On Sunday, there was a three-hour insurance symposium. I spoke about the history of our current insurance challenges: when did this all start, how does hemophilia fit in and what do parents need to know from history? Mike Bradley, Vice President, Healthcare Economics and Reimbursement at Baxter BioScience, spoke about current health care reform, specifically the Patient Protection and Affordable Care Act. Mike pointed out the many components of the plan, and stressed the positive aspects of not having lifetime limits or preexisting condition clauses. But he also reminded us that the “devil is in the details,” and many details remain to be settled. He left us with a list of resources to check, including: your employer’s Human Resources Department, current insurance company, specialty pharmacy provider, the Bleeding Disorders Legal Hotline (800-520-6154), and HTC Social Worker, if you have one.
(Photos: Cindy Komar, Kisa Carter, Mike Bradley, Laurie Kelley; Michelle of HFA with a great giveaway!)
And visit www.healthcare.gov for a good explanation of the new legislation.

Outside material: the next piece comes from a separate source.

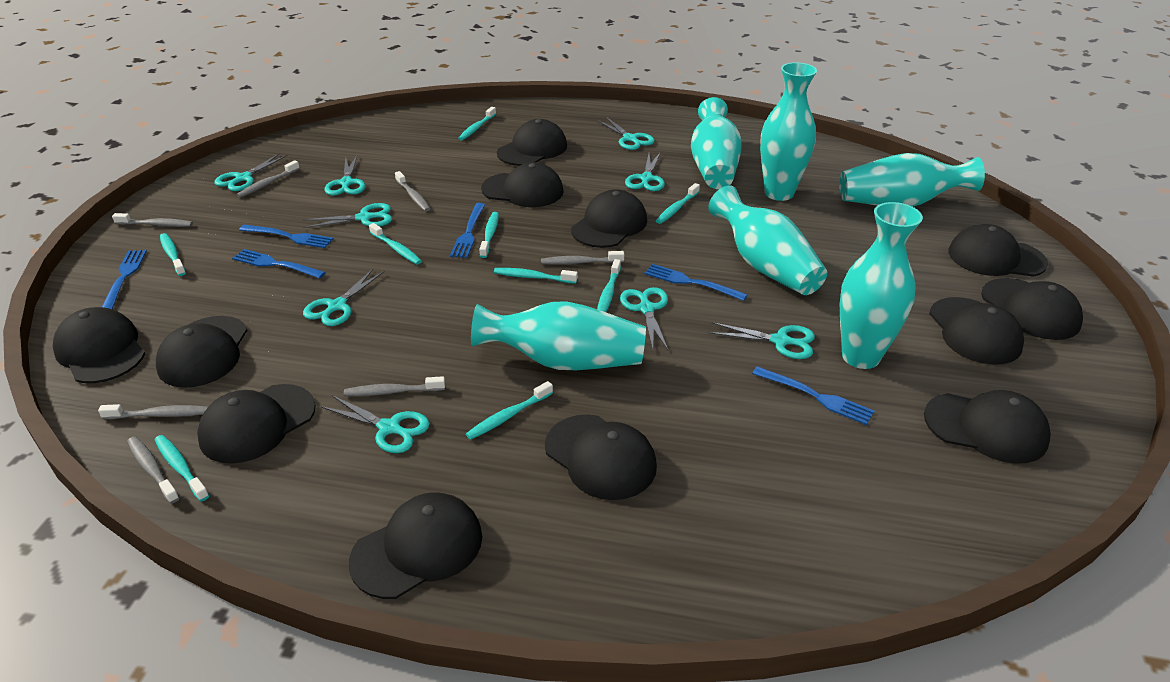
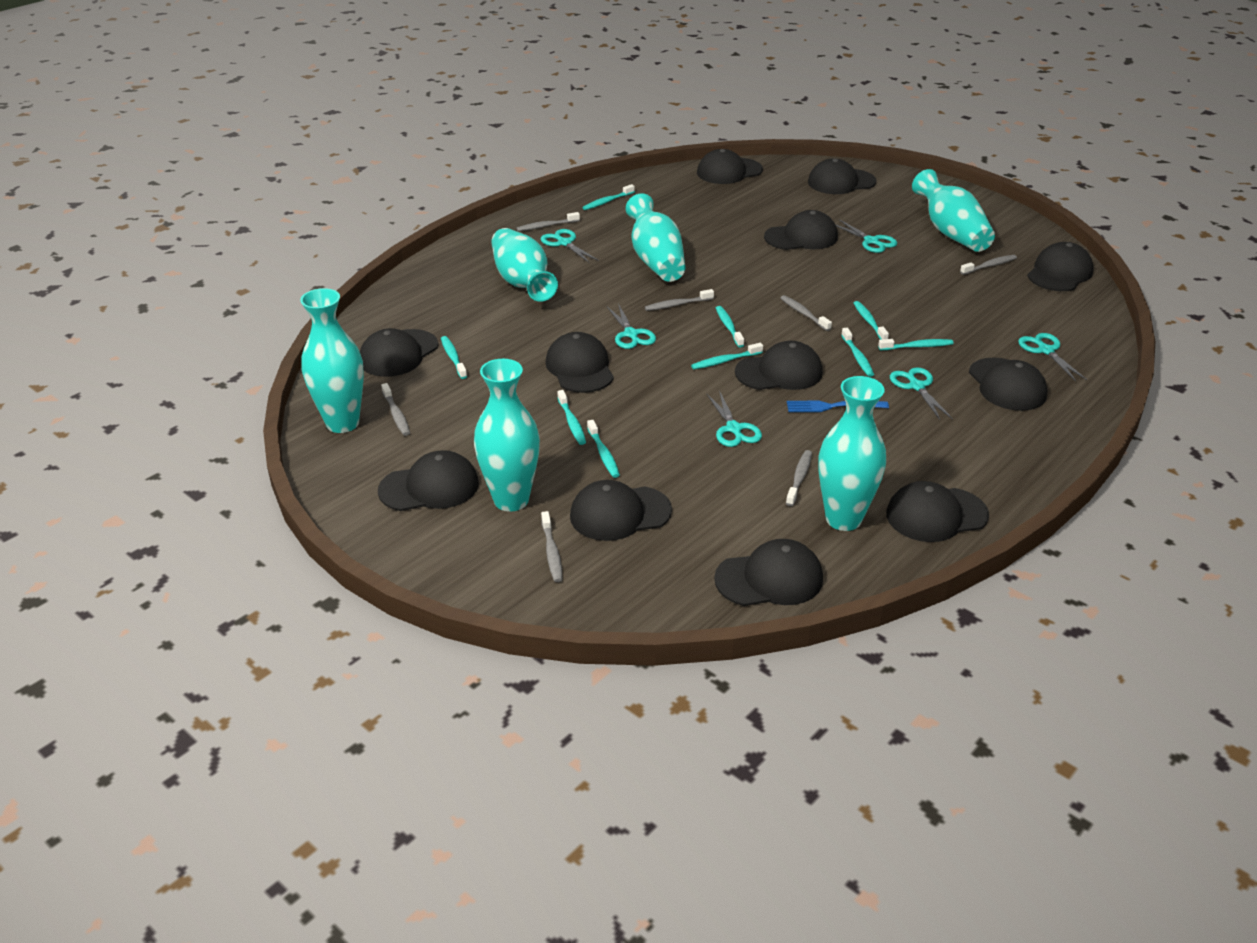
blue fork: 6 -> 1
turquoise scissors: 9 -> 6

Last speaker was Kisa Carter, director of Public Policy for Hemophilia Federation of America (HFA). Kisa stressed how parents and patients can get more involved on many levels in supporting their state to advocate to protect access to health care. One thing we worry about is the backlash from the current legislation: will premiums rise? Will out of pocket expenses increase? These are the things we must protect against.
Congratulations to Cindy Komar and her board of directors for a well planned event, with attentive families and great logistics. It’s a pleasure to visit Arizona, and this Association. (Photos to follow after I get home!)